Task = Would you count how many lines of the entries below include the word "overall"? Give nothing but the number.

Page-level text extractions:
+ + + + +

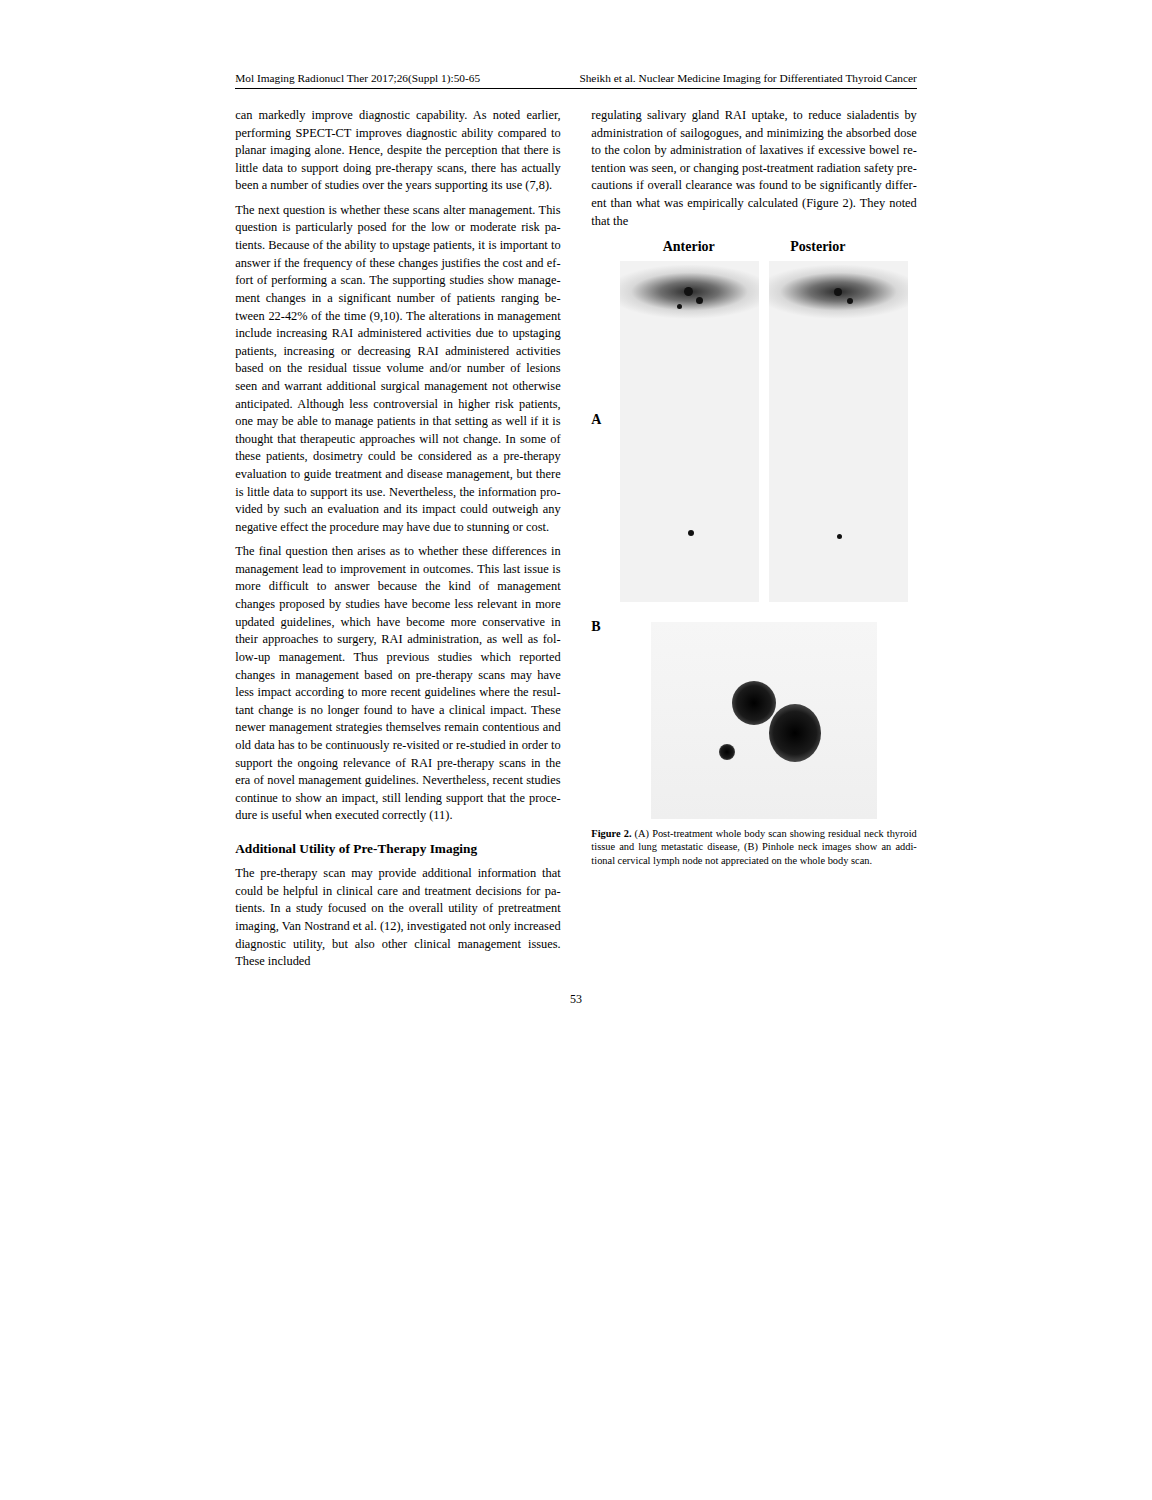Mol Imaging Radionucl Ther 2017;26(Suppl 1):50-65
Sheikh et al. Nuclear Medicine Imaging for Differentiated Thyroid Cancer
can markedly improve diagnostic capability. As noted earlier, performing SPECT-CT improves diagnostic ability compared to planar imaging alone. Hence, despite the perception that there is little data to support doing pre-therapy scans, there has actually been a number of studies over the years supporting its use (7,8).
The next question is whether these scans alter management. This question is particularly posed for the low or moderate risk patients. Because of the ability to upstage patients, it is important to answer if the frequency of these changes justifies the cost and effort of performing a scan. The supporting studies show management changes in a significant number of patients ranging between 22-42% of the time (9,10). The alterations in management include increasing RAI administered activities due to upstaging patients, increasing or decreasing RAI administered activities based on the residual tissue volume and/or number of lesions seen and warrant additional surgical management not otherwise anticipated. Although less controversial in higher risk patients, one may be able to manage patients in that setting as well if it is thought that therapeutic approaches will not change. In some of these patients, dosimetry could be considered as a pre-therapy evaluation to guide treatment and disease management, but there is little data to support its use. Nevertheless, the information provided by such an evaluation and its impact could outweigh any negative effect the procedure may have due to stunning or cost.
The final question then arises as to whether these differences in management lead to improvement in outcomes. This last issue is more difficult to answer because the kind of management changes proposed by studies have become less relevant in more updated guidelines, which have become more conservative in their approaches to surgery, RAI administration, as well as follow-up management. Thus previous studies which reported changes in management based on pre-therapy scans may have less impact according to more recent guidelines where the resultant change is no longer found to have a clinical impact. These newer management strategies themselves remain contentious and old data has to be continuously re-visited or re-studied in order to support the ongoing relevance of RAI pre-therapy scans in the era of novel management guidelines. Nevertheless, recent studies continue to show an impact, still lending support that the procedure is useful when executed correctly (11).
Additional Utility of Pre-Therapy Imaging
The pre-therapy scan may provide additional information that could be helpful in clinical care and treatment decisions for patients. In a study focused on the overall utility of pretreatment imaging, Van Nostrand et al. (12), investigated not only increased diagnostic utility, but also other clinical management issues. These included
regulating salivary gland RAI uptake, to reduce sialadentis by administration of sailogogues, and minimizing the absorbed dose to the colon by administration of laxatives if excessive bowel retention was seen, or changing post-treatment radiation safety precautions if overall clearance was found to be significantly different than what was empirically calculated (Figure 2). They noted that the
Anterior Posterior
A
B
Figure 2. (A) Post-treatment whole body scan showing residual neck thyroid tissue and lung metastatic disease, (B) Pinhole neck images show an additional cervical lymph node not appreciated on the whole body scan.
53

+ + + + +

Solution for this task = 2